RESTAURADORES (Relato)

 




        Nos había costado varios años consolidar un cierto ascendiente y un prestigio entre la gente dedicada a la restauración artesanal de enseres y objetos de arte. Pero finalmente podíamos mostrar las imágenes fotográficas de un catálogo con mobiliario recuperado y un muestrario de nuestras mejores rehabilitaciones vendidas o recopiladas en un edificio a propósito. A día de hoy los contactos y ventas por internet se sucedían con gran rapidez.

     De los miembros del grupo original sólo Tomás, por su actividad de datación y autentificación, no pudo acudir a la reunión en que los once restantes tratamos sobre la necesidad de ampliar nuestro círculo con operarios y ojeadores. Decidíamos si incluir a más personal en plantilla. Buscábamos especialistas en muy variopintas labores relacionadas con nuestros intereses. La intención era que nos ayudasen en tareas artesanales o desplazándose a los pueblos, casonas aisladas o mansiones antiguas, donde detectar aquel material sobre el que desarrollábamos nuestro oficio de recuperación artística, convertido ahora en ocupación mercantil. Pero esta última labor de localización y captura de antigüedades preferíamos realizarla nosotros mismos.

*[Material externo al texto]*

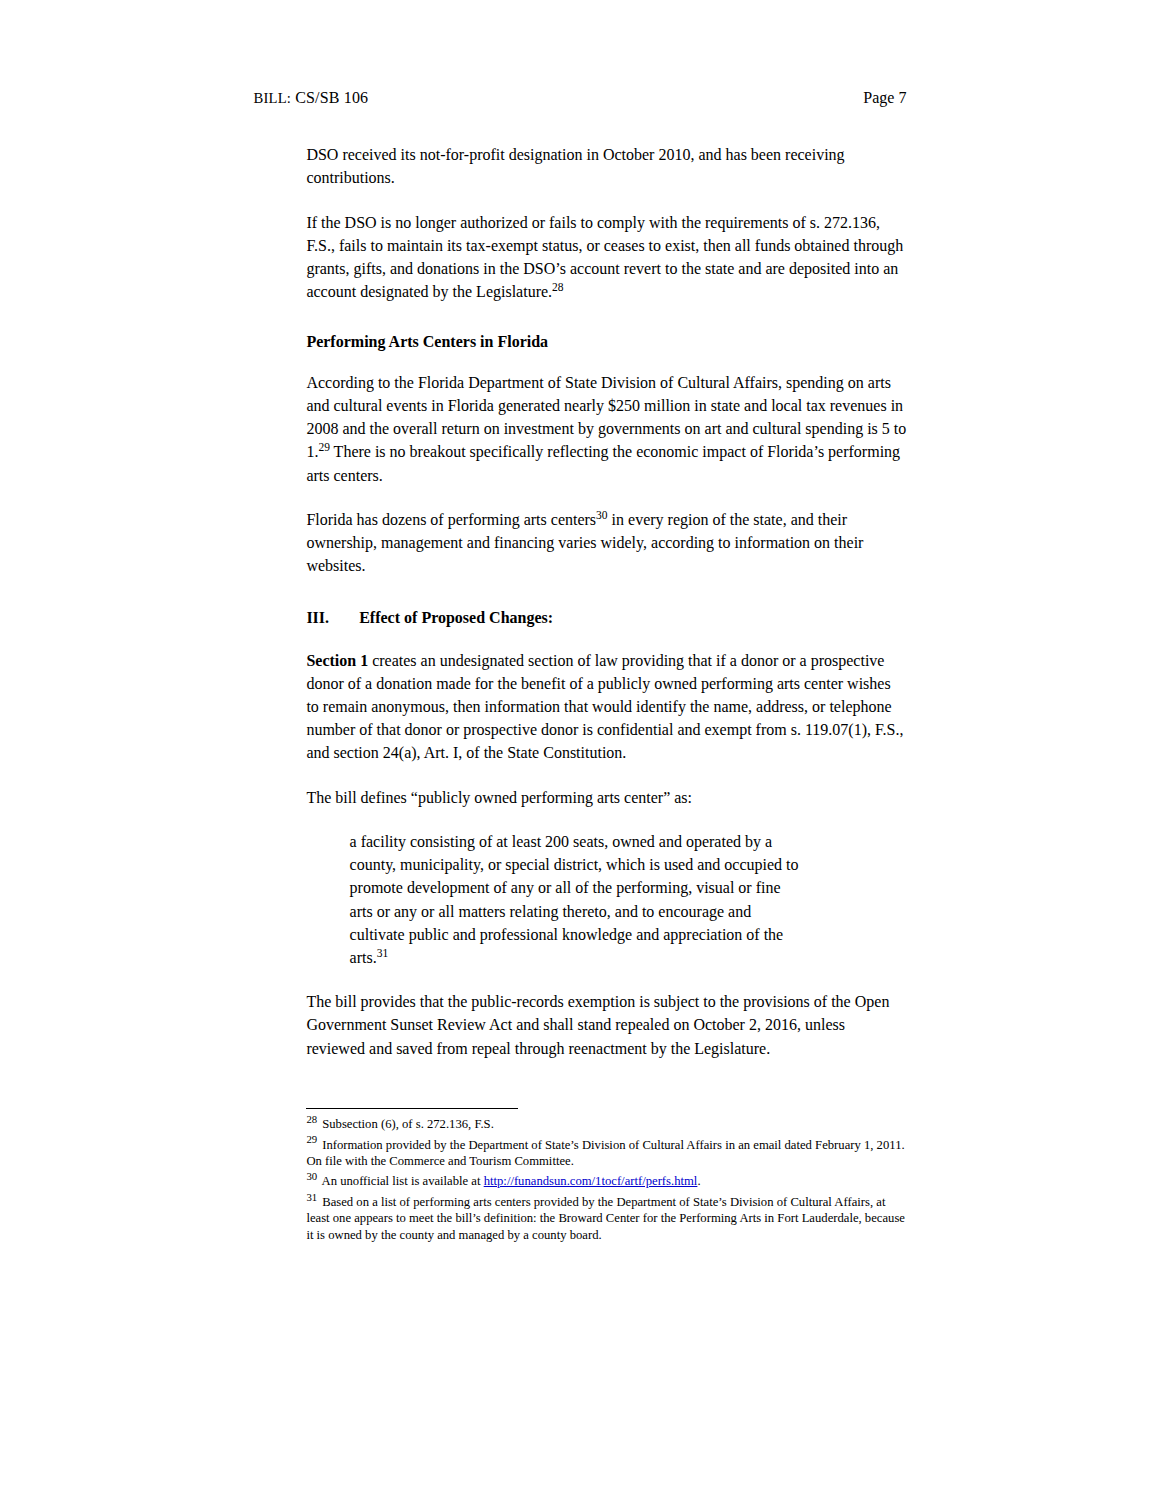BILL: CS/SB 106
Page 7
DSO received its not-for-profit designation in October 2010, and has been receiving contributions.
If the DSO is no longer authorized or fails to comply with the requirements of s. 272.136, F.S., fails to maintain its tax-exempt status, or ceases to exist, then all funds obtained through grants, gifts, and donations in the DSO’s account revert to the state and are deposited into an account designated by the Legislature.28
Performing Arts Centers in Florida
According to the Florida Department of State Division of Cultural Affairs, spending on arts and cultural events in Florida generated nearly $250 million in state and local tax revenues in 2008 and the overall return on investment by governments on art and cultural spending is 5 to 1.29 There is no breakout specifically reflecting the economic impact of Florida’s performing arts centers.
Florida has dozens of performing arts centers30 in every region of the state, and their ownership, management and financing varies widely, according to information on their websites.
III.
Effect of Proposed Changes:
Section 1 creates an undesignated section of law providing that if a donor or a prospective donor of a donation made for the benefit of a publicly owned performing arts center wishes to remain anonymous, then information that would identify the name, address, or telephone number of that donor or prospective donor is confidential and exempt from s. 119.07(1), F.S., and section 24(a), Art. I, of the State Constitution.
The bill defines “publicly owned performing arts center” as:
a facility consisting of at least 200 seats, owned and operated by a county, municipality, or special district, which is used and occupied to promote development of any or all of the performing, visual or fine arts or any or all matters relating thereto, and to encourage and cultivate public and professional knowledge and appreciation of the arts.31
The bill provides that the public-records exemption is subject to the provisions of the Open Government Sunset Review Act and shall stand repealed on October 2, 2016, unless reviewed and saved from repeal through reenactment by the Legislature.
28 Subsection (6), of s. 272.136, F.S.
29 Information provided by the Department of State’s Division of Cultural Affairs in an email dated February 1, 2011. On file with the Commerce and Tourism Committee.
30 An unofficial list is available at http://funandsun.com/1tocf/artf/perfs.html.
31 Based on a list of performing arts centers provided by the Department of State’s Division of Cultural Affairs, at least one appears to meet the bill’s definition: the Broward Center for the Performing Arts in Fort Lauderdale, because it is owned by the county and managed by a county board.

     Nuestra especialidad eran los muebles de madera, artesonados, forjados y ciertos elementos artísticos. La mayoría de ellos los hallábamos en desvanes de casas solariegas, caseríos de pueblo y alquerías de enclaves ubicados en aldeas casi abandonadas.

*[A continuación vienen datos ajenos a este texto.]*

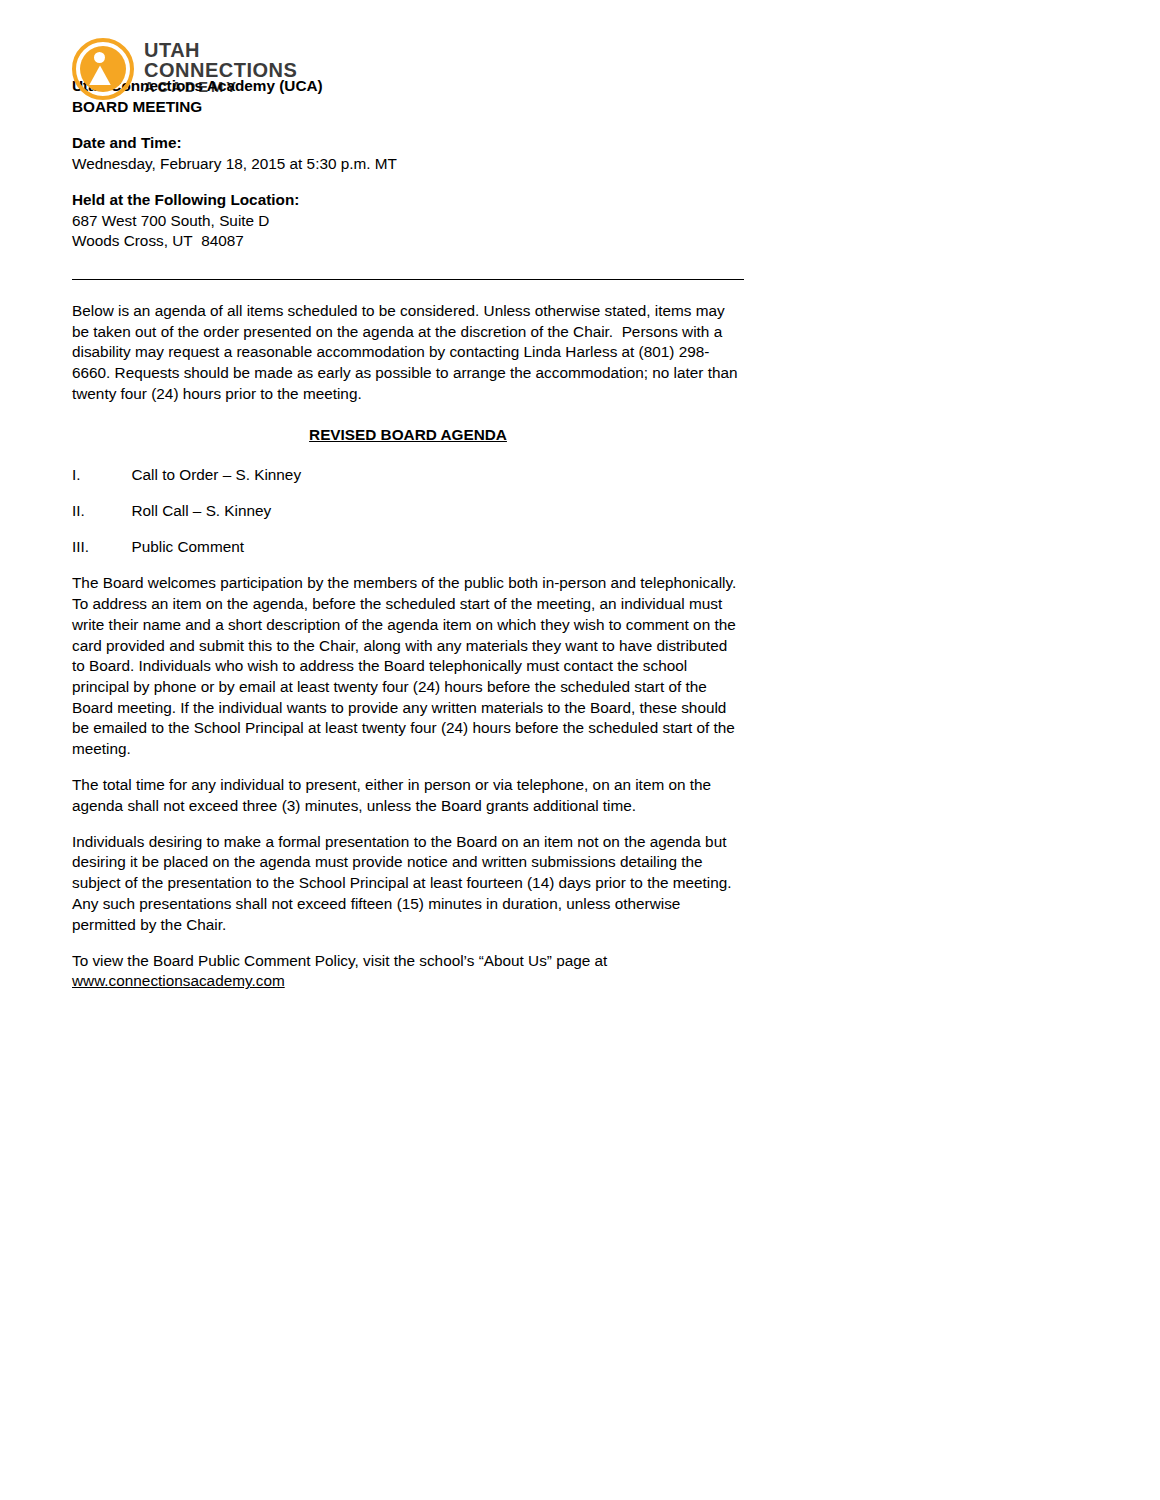UTAH
CONNECTIONS
ACADEMY
Utah Connections Academy (UCA)
BOARD MEETING
Date and Time:
Wednesday, February 18, 2015 at 5:30 p.m. MT
Held at the Following Location:
687 West 700 South, Suite D
Woods Cross, UT 84087
Below is an agenda of all items scheduled to be considered. Unless otherwise stated, items may be taken out of the order presented on the agenda at the discretion of the Chair. Persons with a disability may request a reasonable accommodation by contacting Linda Harless at (801) 298-6660. Requests should be made as early as possible to arrange the accommodation; no later than twenty four (24) hours prior to the meeting.
REVISED BOARD AGENDA
I.
Call to Order – S. Kinney
II.
Roll Call – S. Kinney
III.
Public Comment
The Board welcomes participation by the members of the public both in-person and telephonically. To address an item on the agenda, before the scheduled start of the meeting, an individual must write their name and a short description of the agenda item on which they wish to comment on the card provided and submit this to the Chair, along with any materials they want to have distributed to Board. Individuals who wish to address the Board telephonically must contact the school principal by phone or by email at least twenty four (24) hours before the scheduled start of the Board meeting. If the individual wants to provide any written materials to the Board, these should be emailed to the School Principal at least twenty four (24) hours before the scheduled start of the meeting.
The total time for any individual to present, either in person or via telephone, on an item on the agenda shall not exceed three (3) minutes, unless the Board grants additional time.
Individuals desiring to make a formal presentation to the Board on an item not on the agenda but desiring it be placed on the agenda must provide notice and written submissions detailing the subject of the presentation to the School Principal at least fourteen (14) days prior to the meeting. Any such presentations shall not exceed fifteen (15) minutes in duration, unless otherwise permitted by the Chair.
To view the Board Public Comment Policy, visit the school’s “About Us” page at www.connectionsacademy.com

     Nos dedicábamos preferentemente a los arcones, armarios y cabezales labrados. Si bien también teníamos conocidos entre los que se ocupaban de esquilmar los yacimientos arqueológicos. Pero aquello podía resultar peligroso, además de ilegal.

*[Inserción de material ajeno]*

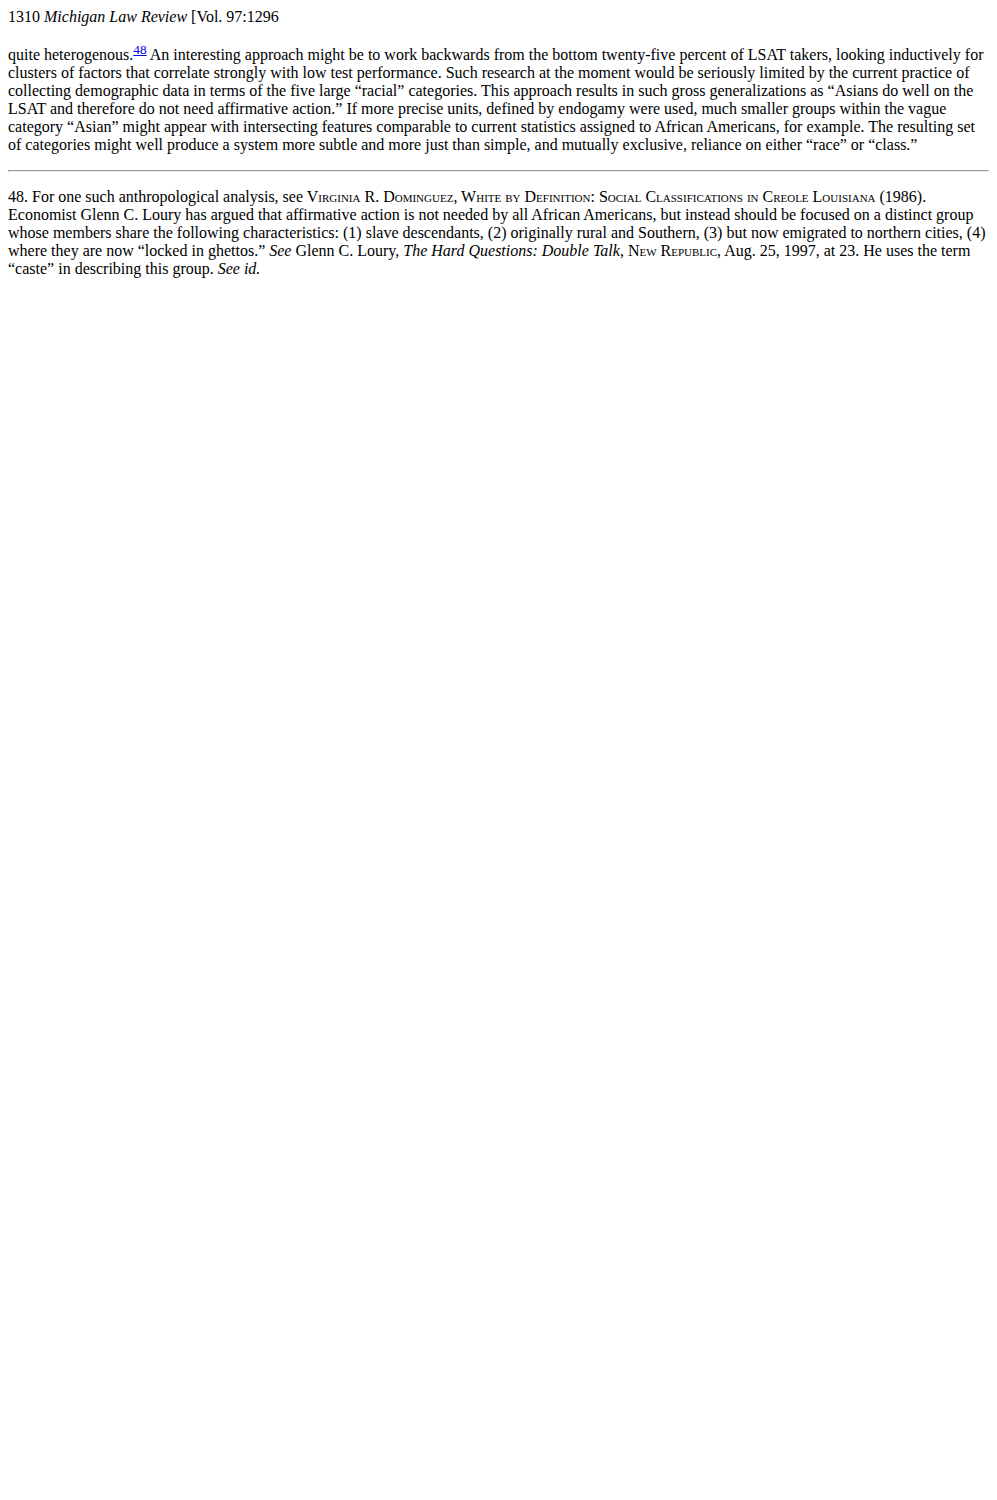1310 Michigan Law Review [Vol. 97:1296
quite heterogenous.48 An interesting approach might be to work backwards from the bottom twenty-five percent of LSAT takers, looking inductively for clusters of factors that correlate strongly with low test performance. Such research at the moment would be seriously limited by the current practice of collecting demographic data in terms of the five large “racial” categories. This approach results in such gross generalizations as “Asians do well on the LSAT and therefore do not need affirmative action.” If more precise units, defined by endogamy were used, much smaller groups within the vague category “Asian” might appear with intersecting features comparable to current statistics assigned to African Americans, for example. The resulting set of categories might well produce a system more subtle and more just than simple, and mutually exclusive, reliance on either “race” or “class.”
48. For one such anthropological analysis, see Virginia R. Dominguez, White by Definition: Social Classifications in Creole Louisiana (1986). Economist Glenn C. Loury has argued that affirmative action is not needed by all African Americans, but instead should be focused on a distinct group whose members share the following characteristics: (1) slave descendants, (2) originally rural and Southern, (3) but now emigrated to northern cities, (4) where they are now “locked in ghettos.” See Glenn C. Loury, The Hard Questions: Double Talk, New Republic, Aug. 25, 1997, at 23. He uses the term “caste” in describing this group. See id.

     El proceso de recuperación solía ser muy laborioso, dependiendo del estado del objeto: decapar, secar, lijar siempre en el sentido de la veta, decolorar las manchas, limpiar con agua y cepillo, secar… Cuando el tratamiento se ceñía a la carcoma la eliminación de los parásitos inyectando productos químicos en cada uno de los orificios, en cada grieta y perforación de la madera requería mucho tiempo y una gran paciencia, que finalizaba con tres nuevas capas de insecticida, dejar secar… Luego tocaba reparar la superficie rellenando los agujeros con cera, hasta que quedaba disponible para el lijado, pulido con lana de acero y barnizado. Sin embargo, desde el momento en que la humedad había deteriorado en exceso el objeto nos veíamos incapaces de restituirlo a su origen. No obstante, preferíamos conservar en la medida de lo posible la textura y consistencia del original.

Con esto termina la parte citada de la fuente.